El marcado descenso de la cotización del bitcoin desde octubre, agravado posteriormente por la escalada de las tensiones en Oriente Próximo, ha puesto de relieve la vulnerabilidad de los activos digitales ante la aversión al riesgo generalizada. Los inversores se han decantado por opciones más seguras ante la preocupación por las elevadas valoraciones de la IA y la incertidumbre en torno a la política de la Reserva Federal de EE. UU.
Aunque los precios del bitcoin se han recuperado parcialmente, la mayor criptomoneda del mundo ha perdido un 7% de su valor en 2026.
Las acciones de la compañía, el mayor tenedor corporativo de bitcoin, cayeron cerca de un 1.4% en las operaciones posteriores al cierre. Al cierre del martes, acumulaban una subida de aproximadamente el 23% en lo que va de año.
El retroceso del bitcoin se produce a pesar de que en EE. UU. y otros mercados principales se está configurando un entorno regulatorio más favorable para los activos digitales. Los bancos y los gestores de activos institucionales están lanzando cada vez más productos y servicios relacionados con las criptomonedas bajo normas definidas, con expectativas más claras de custodia y concesión de licencias para los intermediarios.
'La adopción del bitcoin sigue creciendo en 2026. También seguimos viendo cómo las finanzas tradicionales y los principales bancos, incluidos Morgan Stanley, Goldman Sachs y Citi, anuncian ETFs de bitcoin, así como servicios de negociación, custodia y préstamo', declaró el consejero delegado, Phong Le.

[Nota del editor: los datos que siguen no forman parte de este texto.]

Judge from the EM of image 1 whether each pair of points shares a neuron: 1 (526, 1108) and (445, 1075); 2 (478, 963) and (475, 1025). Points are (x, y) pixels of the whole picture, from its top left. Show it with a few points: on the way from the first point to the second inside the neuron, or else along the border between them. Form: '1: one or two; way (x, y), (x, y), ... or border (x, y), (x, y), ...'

La empresa con sede en Tysons Corner, Virginia, poseía 818,334 bitcoins a fecha de 3 de mayo, con una capitalización de mercado de 64,140 millones de dólares.
La compañía registró una pérdida neta de 12,540 millones de dólares, o 38.25 dólares por acción, en los tres meses finalizados el 31 de marzo, frente a una pérdida de 4,220 millones de dólares, o 16.49 dólares por acción, del año anterior.